Four Princes - Henry VIII, Francis I, Charles V, Suleiman the Magnificent and the Obsessions that Forged Modern Europe
Four Princes - Henry VIII, Francis I, Charles V, Suleiman the Magnificent and the Obsessions that Forged Modern Europe
The colourful story of the four very different men who created our modern world: Henry VIII, Francis I of France, Charles V of Spain and Suleiman the Magnificent: popular history at its best from John Julius Norwich
`Never before had the world seen four such giants co-existing. Sometimes friends, more often enemies, always rivals, these four men together held Europe in the hollow of their hands.`
Four great princes - Henry VIII of England, Francis I of France, Charles V of Spain and Suleiman the Magnificent - were born within a single decade. Each looms large in his country`s history and, in this book, John Julius Norwich broadens the scope and shows how, against the rich background of the Renaissance and destruction of the Reformation, their wary obsession with one another laid the foundations for modern Europe. Individually, each man could hardly have been more different - from the scandals of Henry`s six wives to Charles`s monasticism - but, together, they dominated the world stage.
From the Field of the Cloth of Gold, a pageant of jousting, feasting and general carousing so lavish that it nearly bankrupted both France and England, to Suleiman`s celebratory pyramid of 2,000 human heads (including those of seven Hungarian bishops) after the battle of Mohács; from Anne Boleyn`s six-fingered hand (a potential sign of witchcraft) that had the pious nervously crossing themselves to the real story of the Maltese falcon, Four Princes is history at its vivid, entertaining best.
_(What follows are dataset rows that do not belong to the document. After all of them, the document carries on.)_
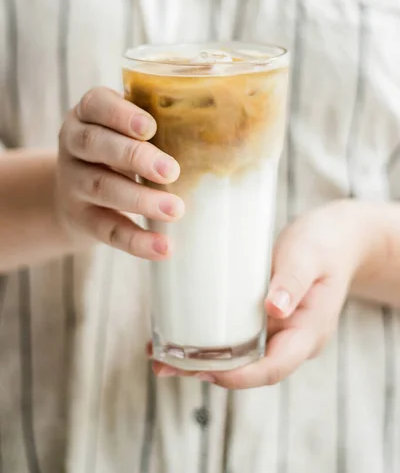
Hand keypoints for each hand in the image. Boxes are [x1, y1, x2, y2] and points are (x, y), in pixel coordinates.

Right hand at [56, 87, 184, 258]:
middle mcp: (74, 144)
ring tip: (175, 209)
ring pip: (101, 187)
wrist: (74, 193)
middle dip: (134, 157)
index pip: (96, 105)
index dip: (120, 115)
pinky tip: (163, 247)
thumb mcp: (127, 129)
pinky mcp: (81, 218)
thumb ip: (163, 122)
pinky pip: (107, 230)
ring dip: (139, 200)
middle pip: (96, 145)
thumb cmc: (119, 150)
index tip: (150, 127)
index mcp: (88, 114)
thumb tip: (234, 127)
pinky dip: (136, 240)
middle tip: (170, 170)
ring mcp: (72, 182)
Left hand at [153, 201, 372, 386]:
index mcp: (307, 333)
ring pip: (238, 357)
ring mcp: (276, 332)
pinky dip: (207, 339)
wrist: (335, 238)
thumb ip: (293, 280)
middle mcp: (290, 340)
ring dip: (200, 360)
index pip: (273, 368)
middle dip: (206, 372)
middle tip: (164, 364)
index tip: (202, 370)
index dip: (238, 375)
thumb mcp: (309, 256)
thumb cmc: (323, 244)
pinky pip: (235, 336)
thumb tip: (274, 309)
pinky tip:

With a cast list that extends from Leonardo da Vinci to Barbarossa, and from Joanna the Mad to le roi grand-nez, John Julius Norwich offers the perfect guide to the most colourful century the world has ever known and brings the past to unforgettable life.
Biographical Notes
John Julius Norwich was born in 1929. After National Service, he took a degree in French and Russian at New College, Oxford. In 1952 he joined the Foreign Service serving at the embassies in Belgrade and Beirut and with the British Delegation to the Disarmament Conference at Geneva. His publications include The Normans in Sicily; Mount Athos (with Reresby Sitwell); Sahara; The Architecture of Southern England; Glyndebourne; and A History of Venice. He is also the author of a three-volume history of the Byzantine Empire. He has written and presented some thirty historical documentaries for television, and is a regular lecturer on Venice and numerous other subjects. Lord Norwich is chairman of the Venice in Peril Fund, Co-chairman of the World Monuments Fund and a former member of the Executive Committee of the National Trust. He is a Fellow of the Royal Society of Literature, the Royal Geographical Society and the Society of Antiquaries, and a Commendatore of the Ordine al Merito della Repubblica Italiana. He was made a CVO in 1993.